I remember how I felt seeing an exposed human heart for the first time.
I was assisting my mentor with the coronary bypass surgery. After he split the breastbone, and incised the thick layer of the sack enveloping the heart, I saw a slowly contracting glob of muscle. No bigger than a human fist, spirally twisting and squeezing blood to the periphery. So, that was the place for feelings, the object of poets’ attention, the seating of the soul. It was something you could break, give away, and bleed. The broken heart syndrome, stress cardiomyopathy, is a medically distinct condition. Here it was, right in front of me. From my embryology class, I remembered it was also a first organ to form in a fetus. An exceptional part of the human body. By the time my seventy-year-old patient ended on the operating table, it beat a couple of trillion times. I was in awe!
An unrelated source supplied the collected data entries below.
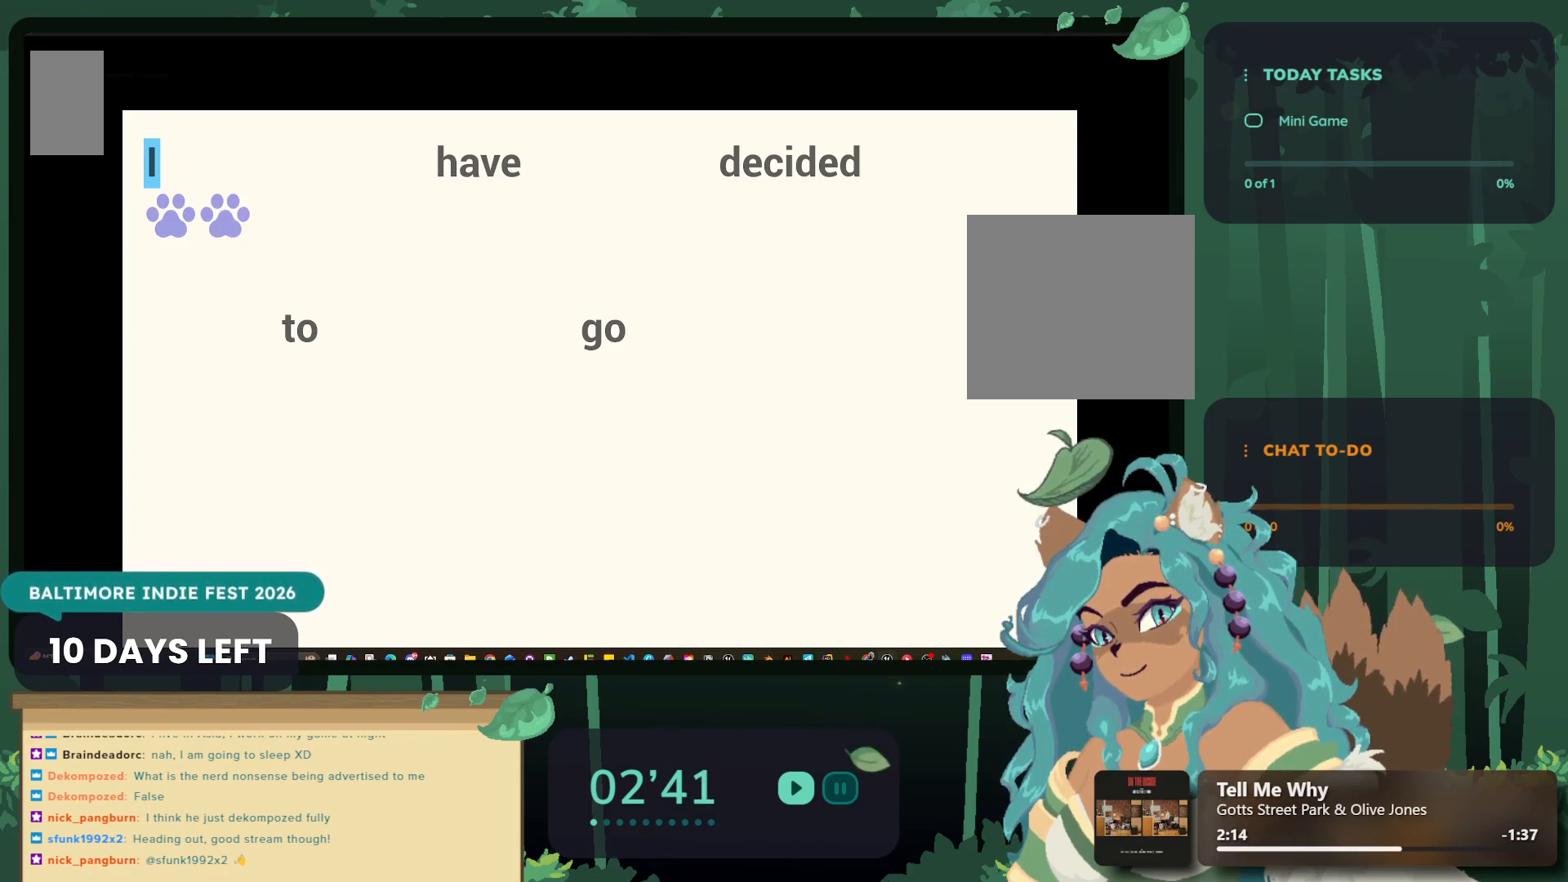
{"buttons": [], "left_stick": "center", "right_stick": "center", "events": [[183, "left_stick", "center"], [267, "A", "down"], [383, "A", "up"]]}
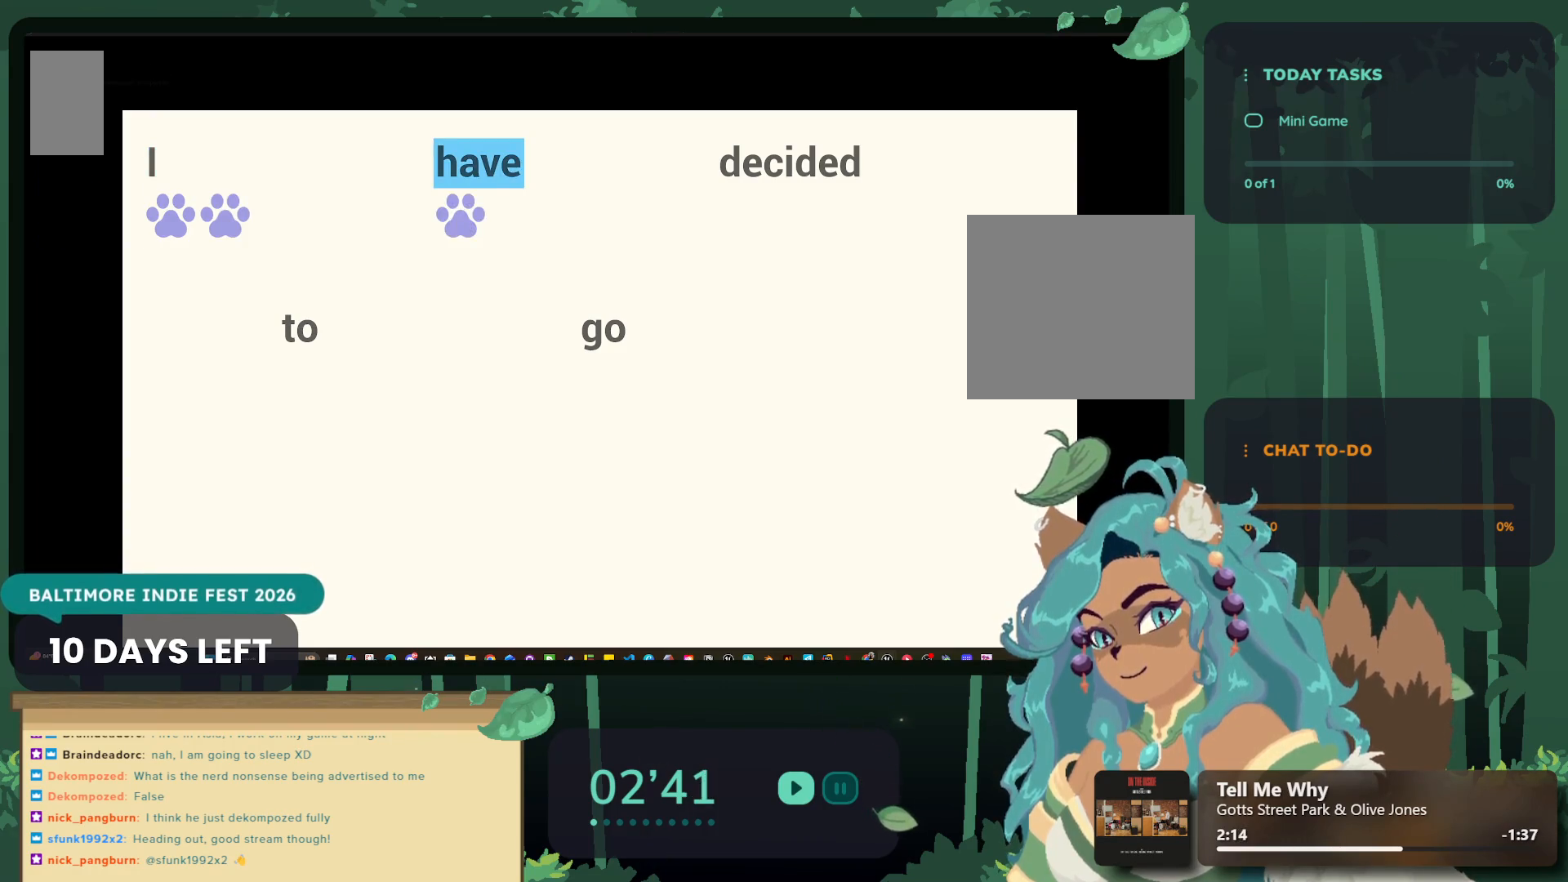
{"buttons": [], "left_stick": "center", "right_stick": "center", "events": [[100, "A", "down"], [167, "A", "up"], [283, "left_stick", "left"], [450, "left_stick", "center"]]}
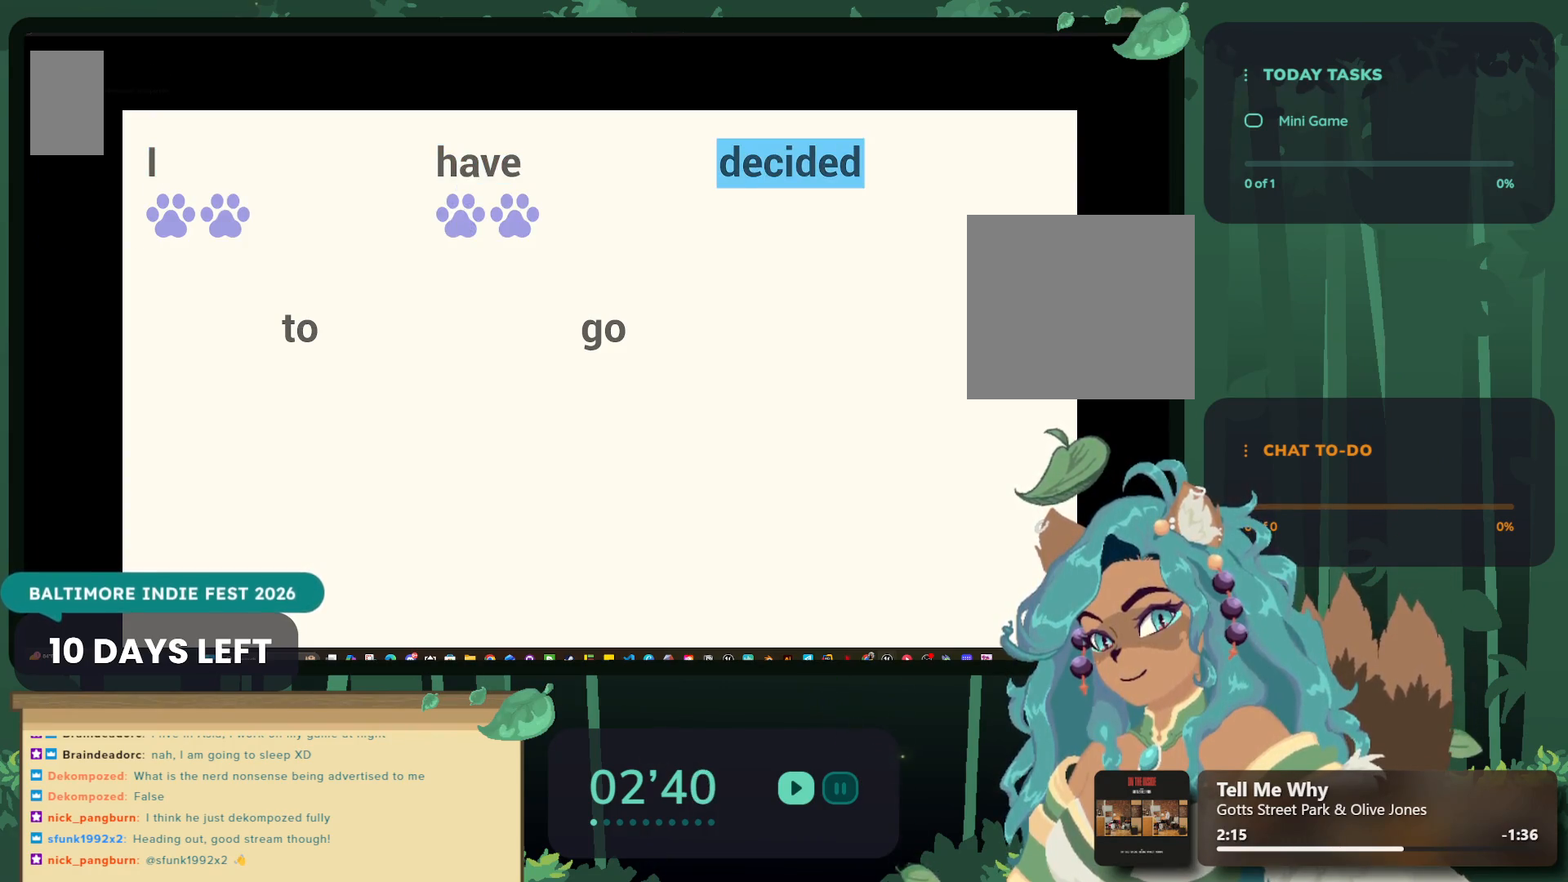
{"buttons": [], "left_stick": "center", "right_stick": "center", "events": [[50, "A", "down"], [150, "A", "up"], [400, "A", "down"], [483, "A", "up"]]}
I remember how I felt touching the human heart for the first time.
Later, I got a golden opportunity to touch it. I lifted a beating heart while a bypass machine supported a patient. It felt somewhat slimy, trying to squeeze out of my open hand. Then it fell to its rightful place deep in the chest. If a heart was a symbol of life, for a moment, I had the patient’s life in my hand.
But seeing and holding the beating heart was not the biggest miracle I’ve witnessed on the operating table.
To do his elaborate work, a surgeon almost always has to stop the heart. He cools the organ and injects a heart-stopping solution to its vessels. Then he does the work. Now, by many time-honored definitions, the life ends when a heart stops beating. If you subscribe to that view, my patient was dead for the length of the surgery. After the work is done, he has to bring a heart back to life. But then a miracle happens. I could see the organ, laying motionless for an hour or two, resting, sleeping ––out of a blue, waking up. It starts contracting, First sporadically, then, after rubbing its eyes, stretching its arms, slowly picking up the rate. First lazily, as if not knowing what had happened to it. Later on, with all its exuberance, beating more and more vigorously, saying thank you for all the good work you’ve done on me and for me. An exhilarating view.
That was the biggest miracle I’ve experienced during my career as a heart surgeon.
And then you can talk to the patient’s family, and tell them everything went fine.